Exercise details — Write out exactly the lines below from the one containing "background: #fde047 ->" to the last, both ends kept, and nothing more; skip all pictures.

====== Data in this exercise ======

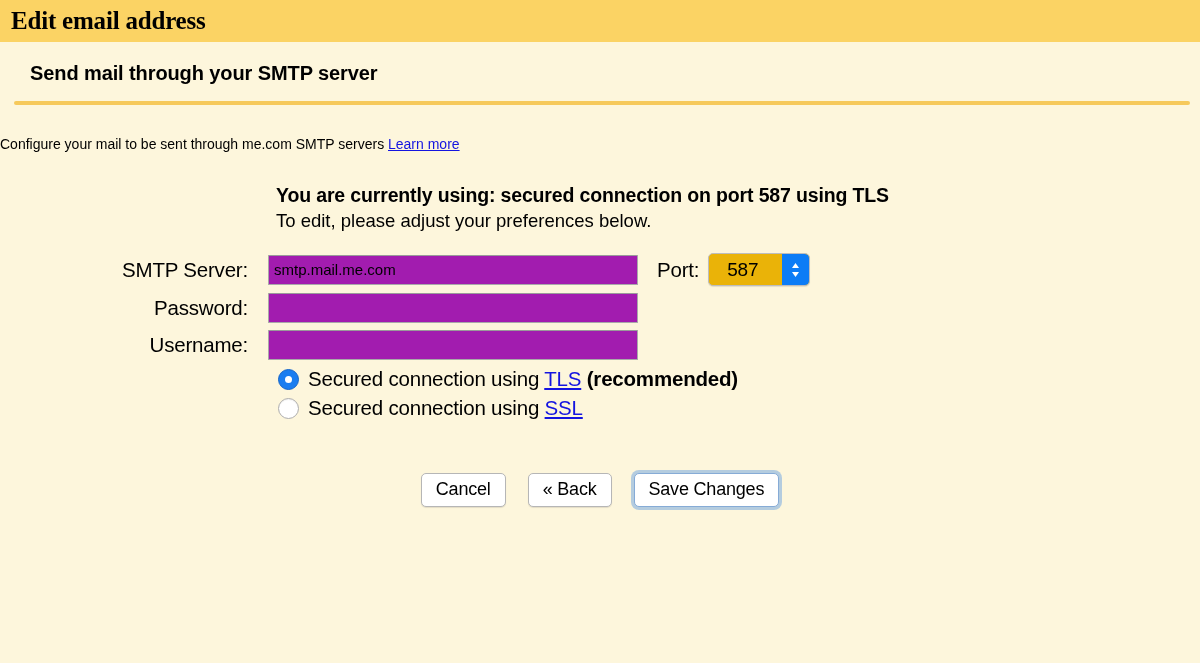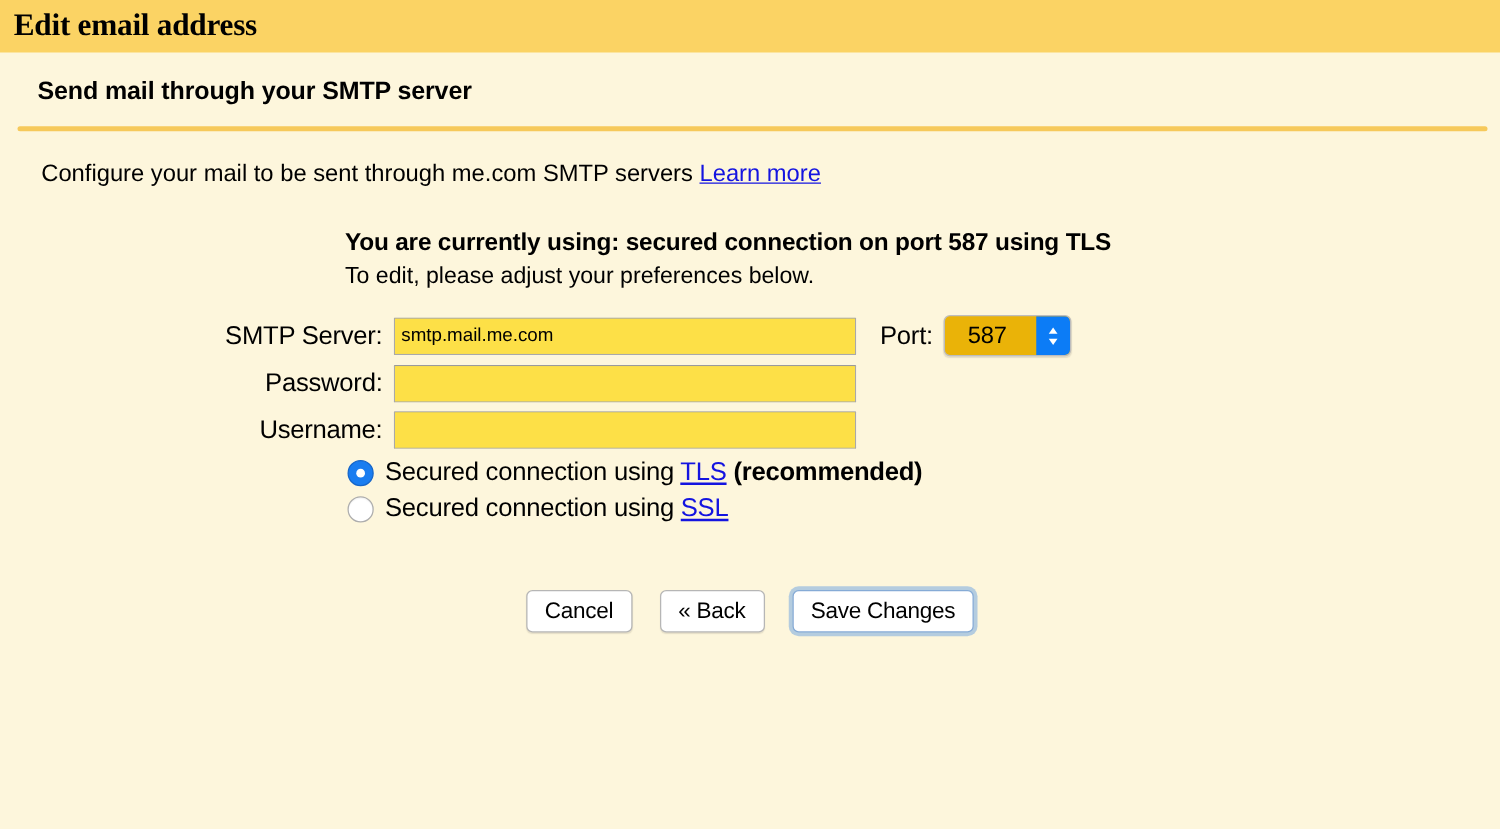"Configure your mail to be" .intro { font-size: 19px -> 14px; margin-top: 24px -> 31px; padding-left: 33px -> none }
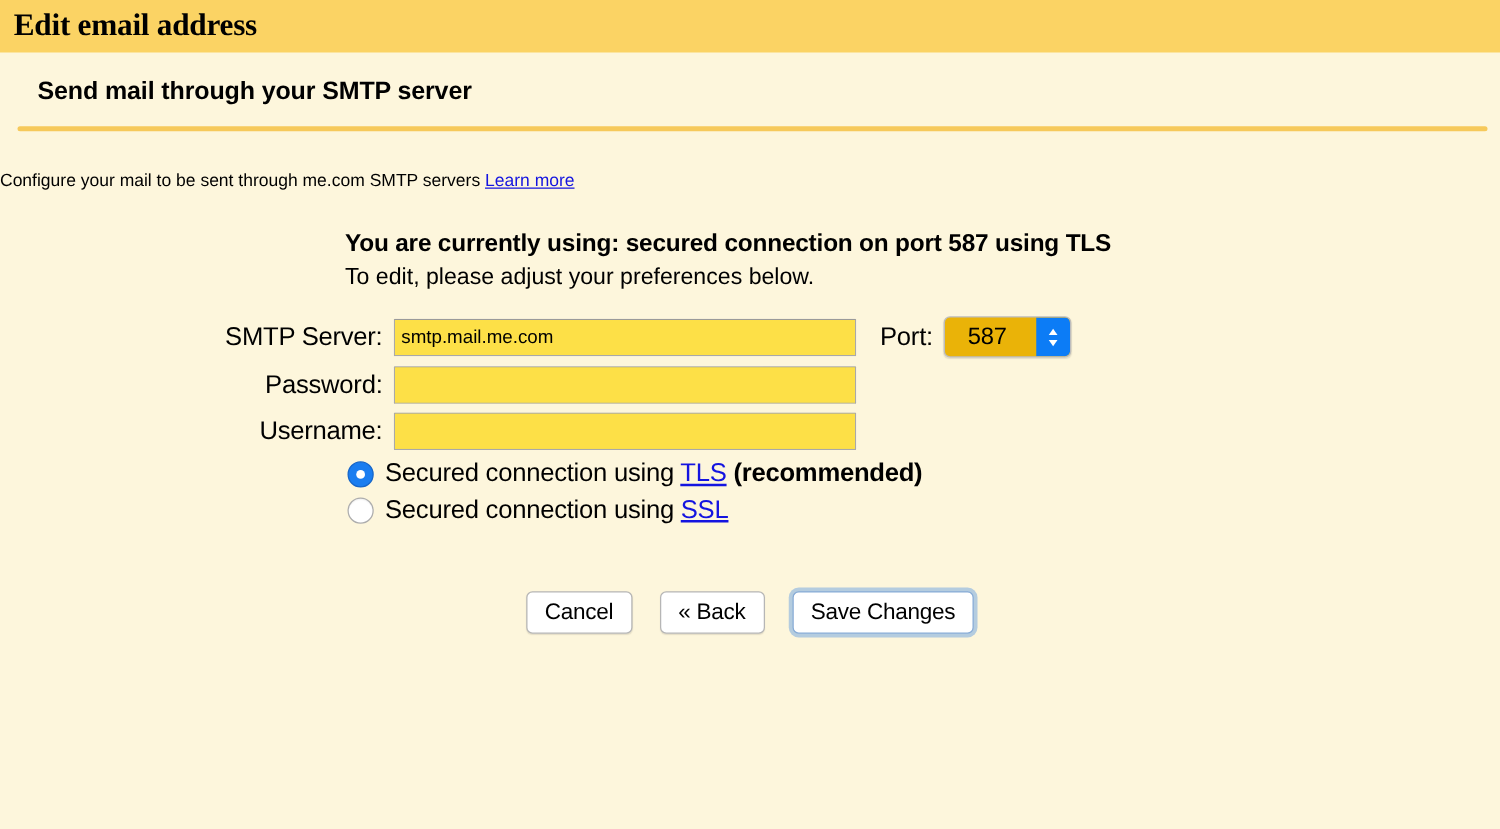"SMTP Server:" .field-label { padding-right: 9px -> 20px; width: 315px -> 268px }
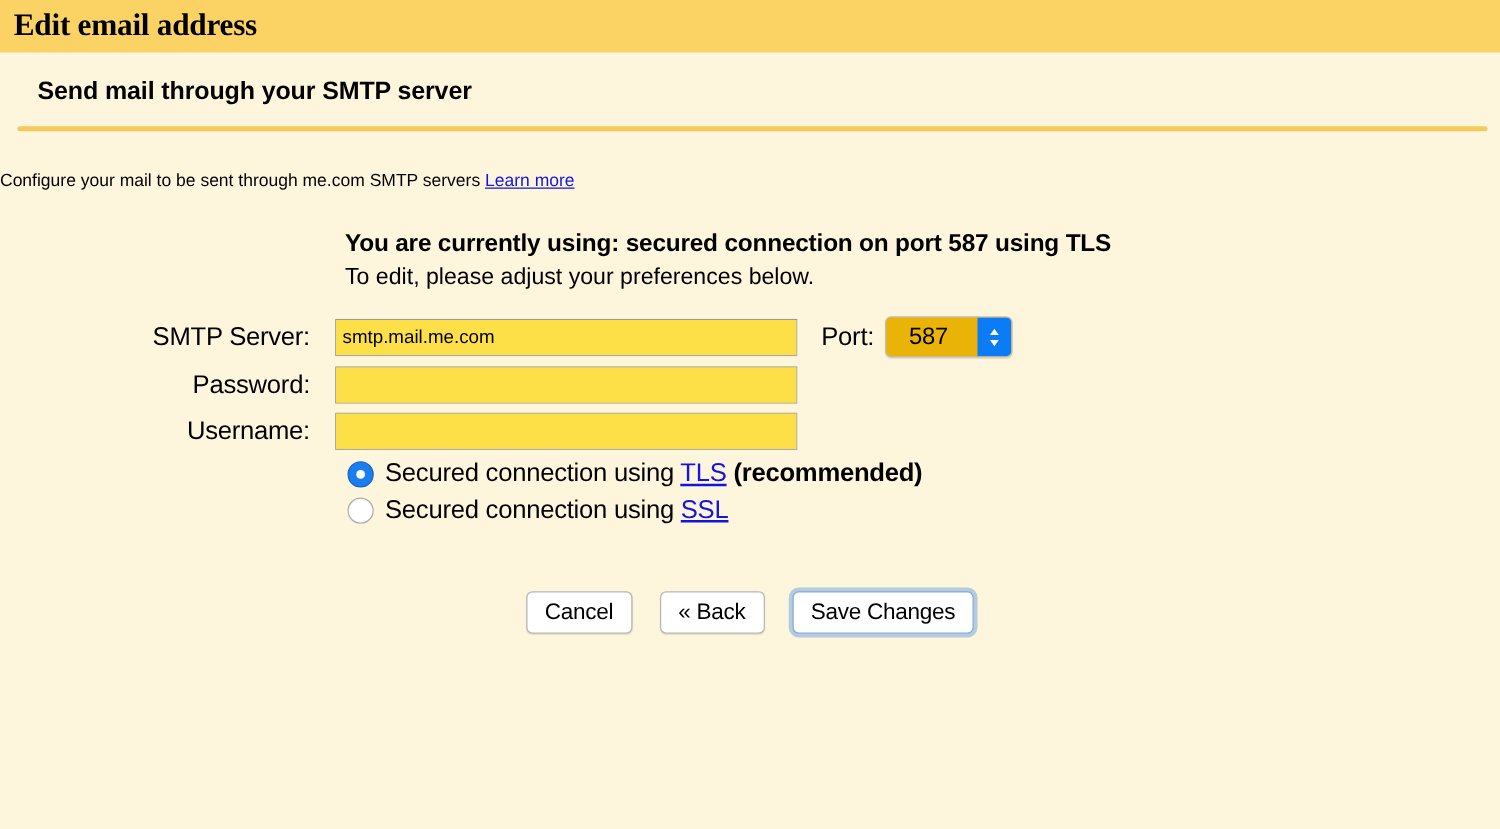"smtp.mail.me.com" .text-input { background: #fde047 -> #a21caf }
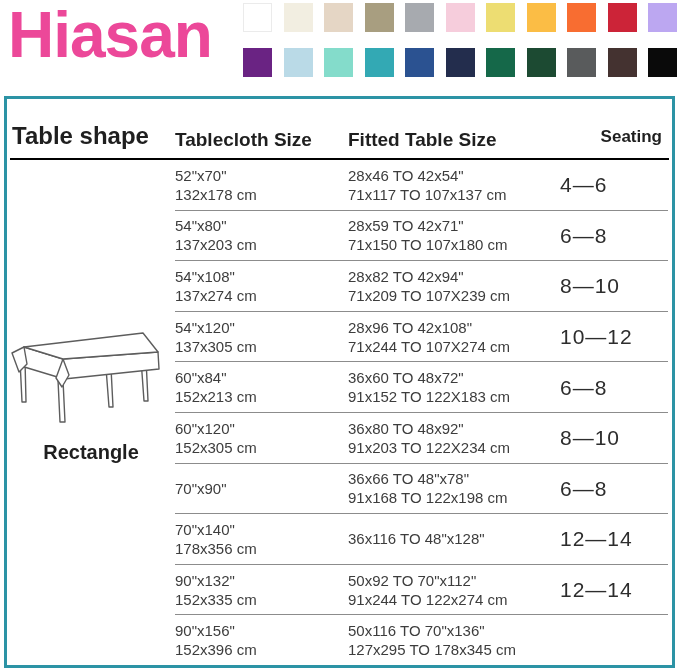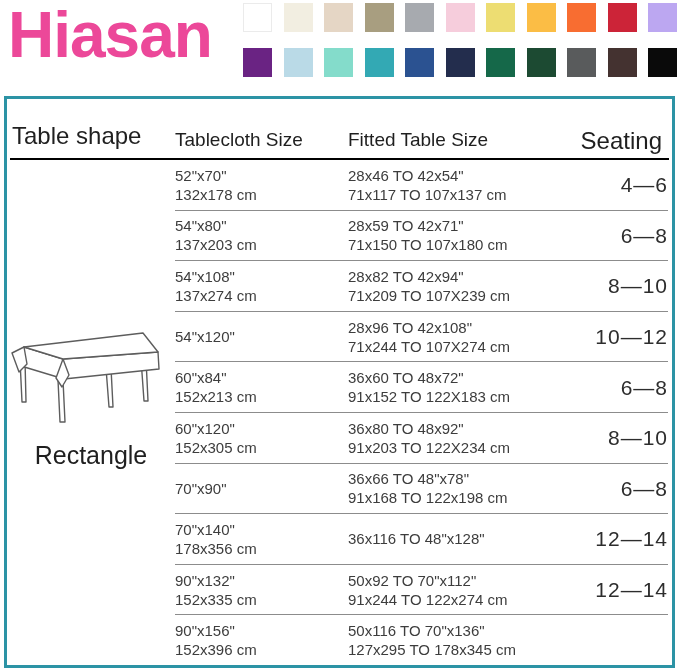"Table shape" .hdr { font-weight: normal -> bold }
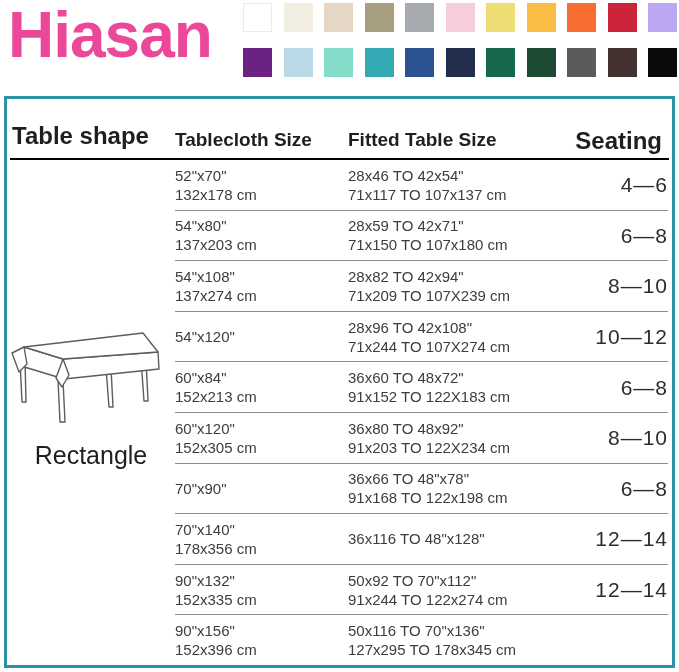"Seating" .hdr-seating { font-size: 24px -> 17px }
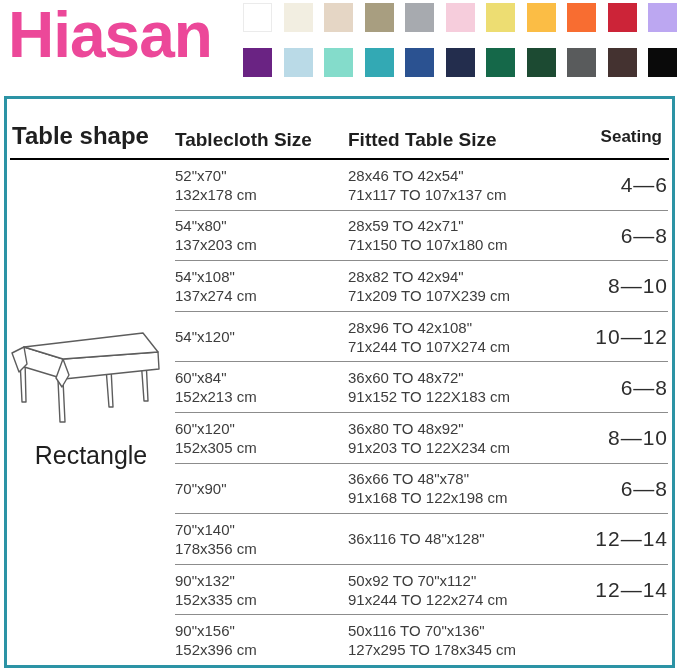"4—6" .seating { text-align: right -> left }
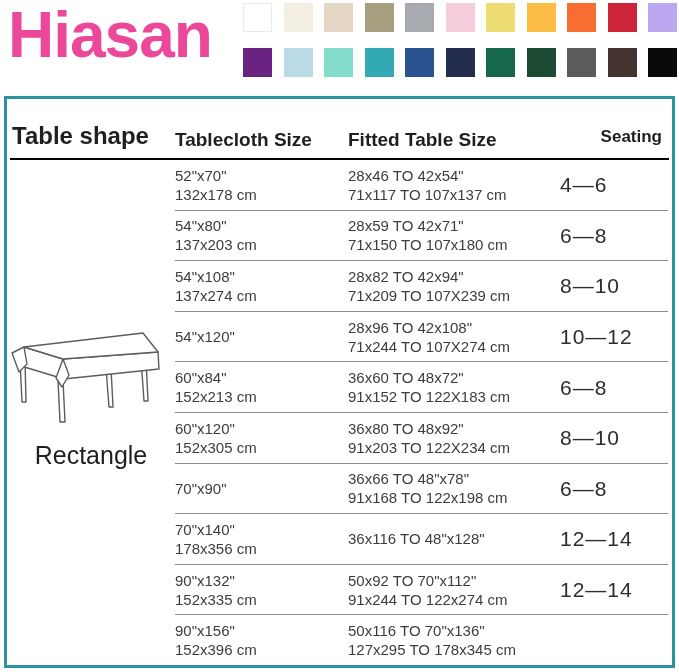"137x305 cm" div { html: none -> <div>137x305 cm</div> }
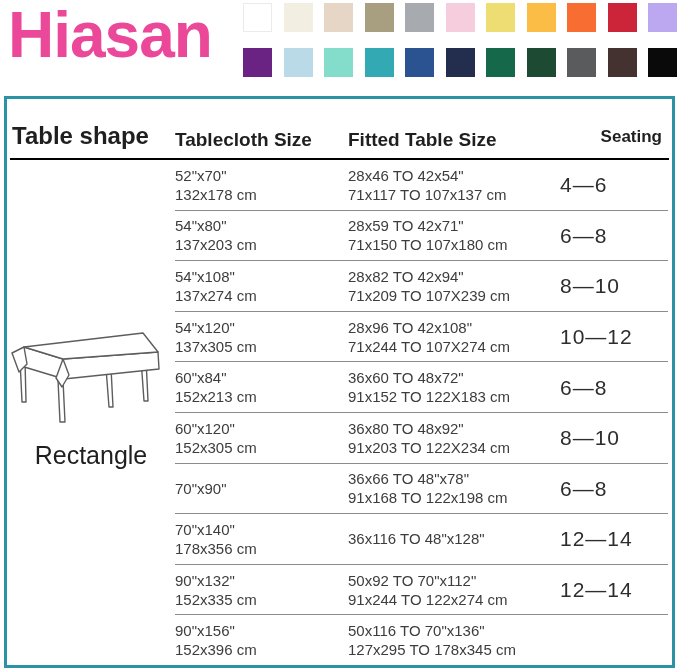"Rectangle" .shape-label { font-size: 25px -> 20px; font-weight: normal -> bold }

======

Final answer —
"smtp.mail.me.com" .text-input { background: #fde047 -> #a21caf }
"Table shape" .hdr { font-weight: normal -> bold }
"Seating" .hdr-seating { font-size: 24px -> 17px }
"4—6" .seating { text-align: right -> left }
"137x305 cm" div { html: none -> <div>137x305 cm</div> }
"Rectangle" .shape-label { font-size: 25px -> 20px; font-weight: normal -> bold }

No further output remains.